Case study II

 

PK Modeling, Oral delivery

 

1.  An HIV positive patient was seen at the ER with lesions that biopsy showed were not  Kaposi's Sarcoma but rather bacillary angiomatosis, that may look like KS.  While KS is treated with chemotherapy and or radiation therapy, bacillary angiomatosis is treated with erythromycin.   A 250 IV bolus dose of erythromycin was given to a patient prior to sending him home with a handful of prescriptions and samples.    Erythromycin is partially excreted as parent drug and as a primary metabolite.  Draw the black box diagram that would represent this system.  Write the differential equations that would model the amount of erythromycin  in the body and urine at any time (t).  The patient was dosed with 30 mg.  The rate constant to form the metabolite is 0.493 hr-1,  the rate constant for the excretion of metabolite is 0.09  hr–1 and the  rate constant for excretion of unchanged parent drug is 0.087hr -1. 

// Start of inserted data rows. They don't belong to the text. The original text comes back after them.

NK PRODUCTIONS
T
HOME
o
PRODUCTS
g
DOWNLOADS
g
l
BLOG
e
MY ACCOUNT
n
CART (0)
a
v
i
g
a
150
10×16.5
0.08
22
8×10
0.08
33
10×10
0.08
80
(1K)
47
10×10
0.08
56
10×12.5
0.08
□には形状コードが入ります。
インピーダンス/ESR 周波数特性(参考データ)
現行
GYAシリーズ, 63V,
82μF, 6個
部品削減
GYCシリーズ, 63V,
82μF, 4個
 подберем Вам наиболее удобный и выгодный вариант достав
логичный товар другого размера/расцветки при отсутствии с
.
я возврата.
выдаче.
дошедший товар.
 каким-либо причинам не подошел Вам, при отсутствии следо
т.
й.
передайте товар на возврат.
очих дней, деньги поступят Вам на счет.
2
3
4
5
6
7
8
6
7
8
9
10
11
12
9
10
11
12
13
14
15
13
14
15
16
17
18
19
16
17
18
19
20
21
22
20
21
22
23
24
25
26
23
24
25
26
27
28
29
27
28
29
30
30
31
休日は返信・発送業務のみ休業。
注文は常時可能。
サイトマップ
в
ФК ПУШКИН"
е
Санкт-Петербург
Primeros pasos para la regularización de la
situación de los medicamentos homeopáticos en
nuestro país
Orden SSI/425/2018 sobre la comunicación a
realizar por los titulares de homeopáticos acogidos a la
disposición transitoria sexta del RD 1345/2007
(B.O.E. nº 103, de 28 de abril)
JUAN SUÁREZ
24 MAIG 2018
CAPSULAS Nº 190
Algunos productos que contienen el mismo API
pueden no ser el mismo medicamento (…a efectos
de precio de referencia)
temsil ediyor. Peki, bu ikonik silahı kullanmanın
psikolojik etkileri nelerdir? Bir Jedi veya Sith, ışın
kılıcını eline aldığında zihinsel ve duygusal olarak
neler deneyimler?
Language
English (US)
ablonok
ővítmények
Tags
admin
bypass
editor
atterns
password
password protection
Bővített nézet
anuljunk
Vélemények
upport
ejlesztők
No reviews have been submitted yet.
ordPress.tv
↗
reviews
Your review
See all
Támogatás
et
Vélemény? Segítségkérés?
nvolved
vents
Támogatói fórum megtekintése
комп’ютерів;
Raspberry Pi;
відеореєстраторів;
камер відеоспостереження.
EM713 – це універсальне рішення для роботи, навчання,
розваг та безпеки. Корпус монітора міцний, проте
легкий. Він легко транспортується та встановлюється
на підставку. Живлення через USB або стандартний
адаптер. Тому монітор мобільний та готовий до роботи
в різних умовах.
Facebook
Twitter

 What is the amount of metabolite and parent drug in this person at 2 hours? 

 

What should you be aware/alert for with this type of patient?

 

 

 

 

 

 

  1. A person on oral Valproate, an anticonvulsive medication, wants to know when they should expect a maximum therapeutic effect.  They just took a 250mg tablet.
    1.  Calculate the time to reach a maximum Cp based on the manufacturer’s  (Abbott) literature that the absorption rate constant is 0.7 hr-1  and the  elimination rate constant is 0.065 hr-1.

b. If another formulation has ka= 0.493 and ke=0.0655h-1  are the formulations bioequivalent?